◆ **Given text**
Low-level Descriptors

As mentioned before, low level descriptors are closely related to the signal itself. We can distinguish at least three levels of extraction granularity from the signal: at any point of the signal, in small arbitrary regions (i.e. frames) and in longer pre-segmented regions.

The set of features that can be extracted at any point in the signal are called instantaneous descriptors. In the case of a time domain representation, most of the useful instantaneous values that can be computed are related to the amplitude or energy of the signal.

If we are dealing with a frequency-domain representation many spectrum-related instantaneous features, such as the spectral centroid or the spectral tilt, can be computed on a given point. To be more precise, one should consider these descriptors as nearly instantaneous as they are not associated to a point in time of the signal but rather to a small region or frame.

An important step towards a musically useful parameterization is the segmentation of a sound into regions that are homogeneous in terms of a set of sound attributes. The goal is to identify regions that, using the signal properties, can then be classified in terms of their content. This way we can identify and extract region attributes that will give higher-level control over the sound.

A useful segmentation process applied to a monophonic source divides a melody into notes and silences and then each note into an attack, a steady state and a release regions. Attack and release regions are identified by the way the instantaneous attributes change in time and the steady state regions are detected by the stability of these same attributes. Global attributes that can characterize attacks and releases refer to the average variation of each of the instantaneous attributes, such as average fundamental frequency variation, average amplitude variation, or average spectral shape change. In the steady state regions, it is meaningful to extract the average of each of the instantaneous attributes and measure other global attributes such as time-varying rate and depth of vibrato [Gómez et al., 2003a].

Once a given sound has been segmented into regions we can study and extract the attributes that describe each one. Most of the interesting attributes are simply the mean and variance of each of the frame attributes for the whole region. For example, we can compute the mean and variance for the amplitude of sinusoidal and residual components, the fundamental frequency, the spectral shape of sinusoidal and residual components, or the spectral tilt.

Region attributes can be extracted from the frame attributes in the same way that the frame attributes are extracted from the frame data. The result of the extraction of the frame and region attributes is a hierarchical multi-level data structure where each level represents a different sound abstraction.

◆ **Work instruction 1**
Reproduce the low-level descriptors text word for word, beginning at the words "An important step" and stopping after "over the sound.".
The text and the records come from unrelated sources.

Saved data entries
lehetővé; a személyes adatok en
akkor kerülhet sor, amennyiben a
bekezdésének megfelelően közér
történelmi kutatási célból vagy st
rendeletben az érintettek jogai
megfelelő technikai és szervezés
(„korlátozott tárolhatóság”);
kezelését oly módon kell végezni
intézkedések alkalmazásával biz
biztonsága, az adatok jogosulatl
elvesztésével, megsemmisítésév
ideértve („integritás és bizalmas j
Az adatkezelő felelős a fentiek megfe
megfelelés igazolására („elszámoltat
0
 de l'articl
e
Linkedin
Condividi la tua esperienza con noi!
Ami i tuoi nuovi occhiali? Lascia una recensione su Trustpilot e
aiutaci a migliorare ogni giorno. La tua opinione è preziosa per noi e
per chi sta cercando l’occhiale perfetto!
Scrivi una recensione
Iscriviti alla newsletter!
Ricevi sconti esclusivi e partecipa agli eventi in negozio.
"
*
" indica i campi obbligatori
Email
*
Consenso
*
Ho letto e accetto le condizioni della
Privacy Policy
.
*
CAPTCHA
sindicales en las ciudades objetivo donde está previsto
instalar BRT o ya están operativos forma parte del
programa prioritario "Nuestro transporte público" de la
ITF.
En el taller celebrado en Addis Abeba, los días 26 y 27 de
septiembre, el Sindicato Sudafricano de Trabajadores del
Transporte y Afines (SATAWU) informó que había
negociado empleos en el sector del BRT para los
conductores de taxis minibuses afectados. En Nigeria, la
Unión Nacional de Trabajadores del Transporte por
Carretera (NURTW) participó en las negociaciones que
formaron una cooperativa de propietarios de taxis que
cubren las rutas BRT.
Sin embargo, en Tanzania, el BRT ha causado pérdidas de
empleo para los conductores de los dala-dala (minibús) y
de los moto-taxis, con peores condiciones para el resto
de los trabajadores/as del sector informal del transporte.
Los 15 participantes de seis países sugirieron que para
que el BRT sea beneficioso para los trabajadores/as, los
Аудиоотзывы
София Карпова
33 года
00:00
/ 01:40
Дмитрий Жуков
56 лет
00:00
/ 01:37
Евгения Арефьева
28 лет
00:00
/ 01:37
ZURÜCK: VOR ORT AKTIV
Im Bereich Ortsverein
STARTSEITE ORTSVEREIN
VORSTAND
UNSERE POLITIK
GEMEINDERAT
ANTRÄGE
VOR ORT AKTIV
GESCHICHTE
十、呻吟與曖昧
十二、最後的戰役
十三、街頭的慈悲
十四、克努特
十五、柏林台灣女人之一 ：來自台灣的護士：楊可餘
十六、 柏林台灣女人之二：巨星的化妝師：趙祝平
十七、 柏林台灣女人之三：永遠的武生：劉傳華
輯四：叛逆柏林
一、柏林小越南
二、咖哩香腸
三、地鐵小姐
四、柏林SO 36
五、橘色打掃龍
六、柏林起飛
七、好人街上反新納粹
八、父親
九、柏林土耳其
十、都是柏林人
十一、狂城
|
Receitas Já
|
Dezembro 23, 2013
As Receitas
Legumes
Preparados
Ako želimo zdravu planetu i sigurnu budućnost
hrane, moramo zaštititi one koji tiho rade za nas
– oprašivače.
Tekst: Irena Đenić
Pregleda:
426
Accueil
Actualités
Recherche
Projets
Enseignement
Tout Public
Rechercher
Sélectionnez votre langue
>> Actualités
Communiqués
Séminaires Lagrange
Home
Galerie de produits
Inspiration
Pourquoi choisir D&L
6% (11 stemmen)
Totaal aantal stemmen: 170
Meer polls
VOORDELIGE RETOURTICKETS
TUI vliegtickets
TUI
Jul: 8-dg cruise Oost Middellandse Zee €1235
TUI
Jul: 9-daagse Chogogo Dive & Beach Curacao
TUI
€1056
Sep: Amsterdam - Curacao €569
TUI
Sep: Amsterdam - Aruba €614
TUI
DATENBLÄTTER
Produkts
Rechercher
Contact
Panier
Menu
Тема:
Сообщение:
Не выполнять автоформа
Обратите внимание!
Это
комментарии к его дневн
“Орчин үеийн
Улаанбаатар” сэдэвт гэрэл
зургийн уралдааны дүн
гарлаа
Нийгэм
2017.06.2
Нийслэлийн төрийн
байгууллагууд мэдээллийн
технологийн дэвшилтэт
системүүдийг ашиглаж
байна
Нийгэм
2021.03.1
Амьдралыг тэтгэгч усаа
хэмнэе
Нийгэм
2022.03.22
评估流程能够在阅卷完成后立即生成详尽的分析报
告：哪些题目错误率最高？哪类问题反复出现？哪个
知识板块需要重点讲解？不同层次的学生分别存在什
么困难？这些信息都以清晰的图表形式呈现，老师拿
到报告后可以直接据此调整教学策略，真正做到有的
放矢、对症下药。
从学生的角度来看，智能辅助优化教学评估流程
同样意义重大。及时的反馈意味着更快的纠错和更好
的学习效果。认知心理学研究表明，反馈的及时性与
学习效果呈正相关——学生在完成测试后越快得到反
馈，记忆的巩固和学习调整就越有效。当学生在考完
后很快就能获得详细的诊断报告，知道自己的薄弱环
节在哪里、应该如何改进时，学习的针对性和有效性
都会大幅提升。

◆ **Work instruction 2**
Duplicate the lines of the records verbatim, beginning at the first line and stopping after the line that has "Ami i tuoi nuovi".

◆ **Expected output 1**
An important step towards a musically useful parameterization is the segmentation of a sound into regions that are homogeneous in terms of a set of sound attributes. The goal is to identify regions that, using the signal properties, can then be classified in terms of their content. This way we can identify and extract region attributes that will give higher-level control over the sound.

◆ **Expected output 2**
lehetővé; a személyes adatok en
akkor kerülhet sor, amennyiben a
bekezdésének megfelelően közér
történelmi kutatási célból vagy st
rendeletben az érintettek jogai
megfelelő technikai és szervezés
(„korlátozott tárolhatóság”);
kezelését oly módon kell végezni
intézkedések alkalmazásával biz
biztonsága, az adatok jogosulatl
elvesztésével, megsemmisítésév
ideértve („integritás és bizalmas j
Az adatkezelő felelős a fentiek megfe
megfelelés igazolására („elszámoltat
0
 de l'articl
e
Linkedin
Condividi la tua esperienza con noi!
Ami i tuoi nuovi occhiali? Lascia una recensione su Trustpilot e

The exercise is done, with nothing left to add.